**DATASET CONTENT:**
▼▼▼
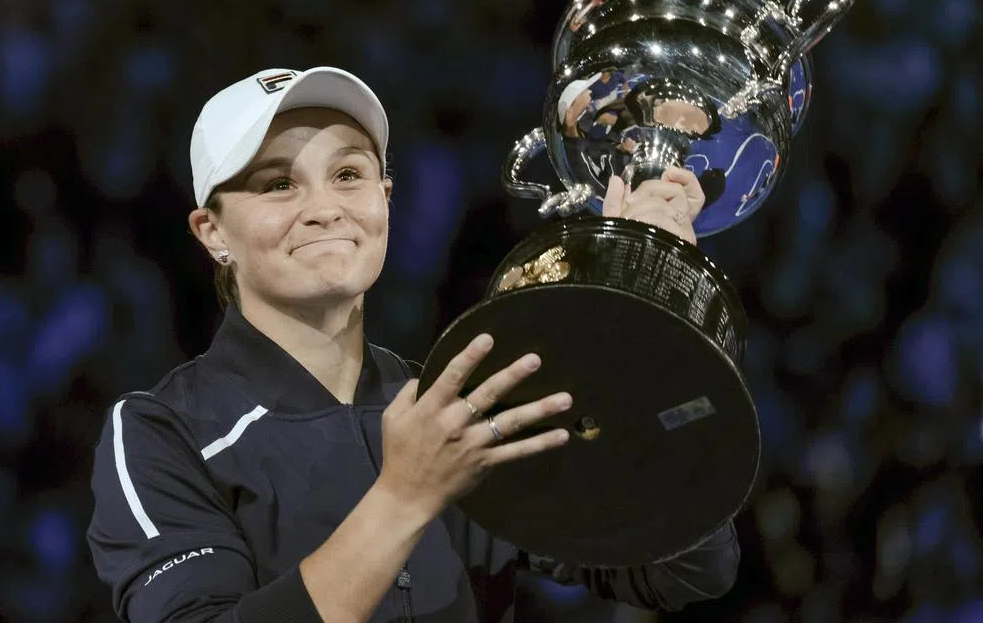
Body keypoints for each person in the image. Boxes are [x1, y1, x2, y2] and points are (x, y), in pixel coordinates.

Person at [87, 66, 738, 622]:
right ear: (211, 232)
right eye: (278, 183)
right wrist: (405, 497)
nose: (325, 208)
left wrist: (648, 312)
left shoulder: (458, 403)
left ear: (386, 201)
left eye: (349, 174)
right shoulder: (162, 433)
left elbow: (680, 570)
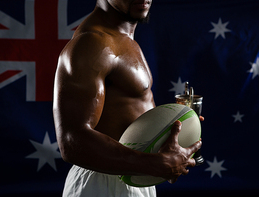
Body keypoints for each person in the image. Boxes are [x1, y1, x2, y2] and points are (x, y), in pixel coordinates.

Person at [53, 0, 202, 196]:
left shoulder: (123, 38)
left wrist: (175, 129)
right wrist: (153, 164)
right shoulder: (92, 43)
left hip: (133, 176)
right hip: (103, 183)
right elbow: (72, 141)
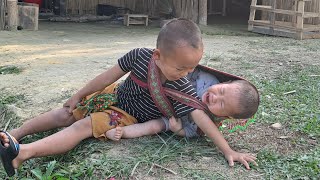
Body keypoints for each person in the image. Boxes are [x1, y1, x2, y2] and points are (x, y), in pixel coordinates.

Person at [0, 18, 256, 177]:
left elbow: (203, 120)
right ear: (157, 55)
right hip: (113, 96)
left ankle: (23, 153)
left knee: (81, 127)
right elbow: (108, 77)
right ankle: (15, 132)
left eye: (193, 68)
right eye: (181, 68)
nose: (188, 74)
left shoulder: (183, 89)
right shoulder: (139, 56)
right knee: (66, 113)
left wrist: (228, 150)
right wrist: (79, 94)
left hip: (126, 117)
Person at [105, 68, 259, 140]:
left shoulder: (207, 123)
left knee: (154, 127)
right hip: (160, 94)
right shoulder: (207, 78)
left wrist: (178, 130)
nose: (215, 97)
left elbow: (190, 132)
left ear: (225, 116)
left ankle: (122, 132)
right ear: (226, 82)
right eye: (222, 90)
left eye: (222, 104)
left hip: (170, 116)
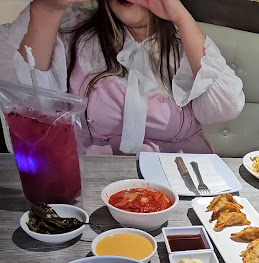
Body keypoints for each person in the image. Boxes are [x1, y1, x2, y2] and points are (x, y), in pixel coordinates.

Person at [0, 0, 245, 155]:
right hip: (102, 182)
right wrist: (48, 8)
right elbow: (31, 104)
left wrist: (181, 17)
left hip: (184, 179)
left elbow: (225, 108)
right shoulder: (76, 35)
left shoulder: (185, 43)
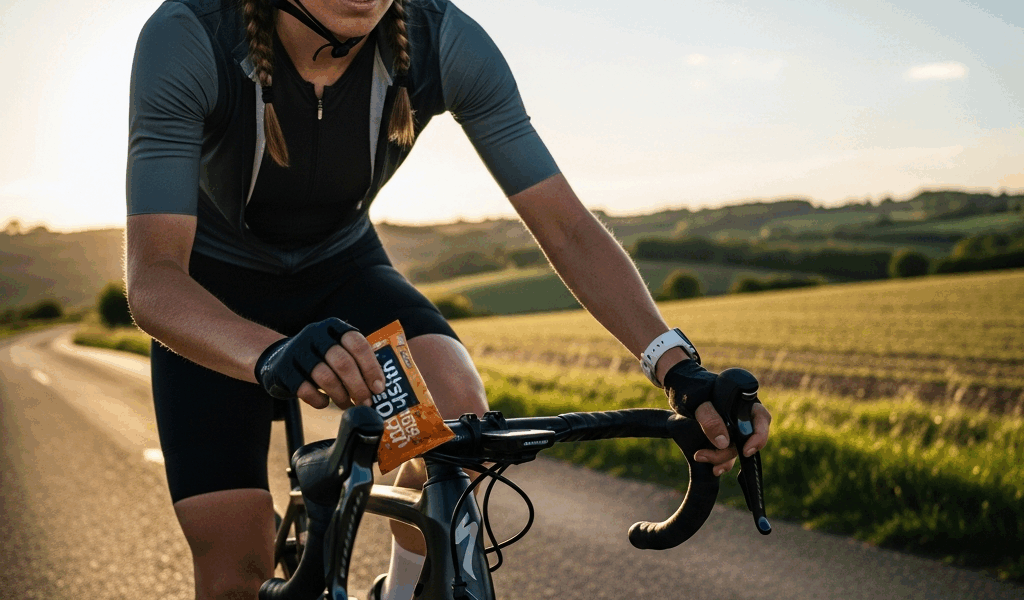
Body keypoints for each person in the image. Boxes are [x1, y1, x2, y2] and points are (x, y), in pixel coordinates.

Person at [125, 0, 773, 598]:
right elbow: (153, 278)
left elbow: (567, 225)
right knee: (236, 562)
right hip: (210, 297)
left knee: (452, 428)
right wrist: (269, 356)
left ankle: (408, 589)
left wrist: (675, 365)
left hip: (344, 274)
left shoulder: (441, 41)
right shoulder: (190, 36)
▲▲▲
**DIRECTIONS FOR THIS TASK:** Could you write out exactly the lines of the data above that run from the one holding "left wrist: (181, 17)" to the one holding "left elbow: (567, 225)", with both ends in and all pictures out?

**ANSWER TO THIS PROBLEM:**
left wrist: (181, 17)
left hip: (184, 179)
left elbow: (225, 108)
right shoulder: (76, 35)
left shoulder: (185, 43)
Body keypoints for each person in the image. Boxes are [x1, y1, x2, y2] and points are (x, y), in pixel coordinates.

Person at [125, 0, 773, 598]:
right elbow: (153, 278)
left elbow: (567, 225)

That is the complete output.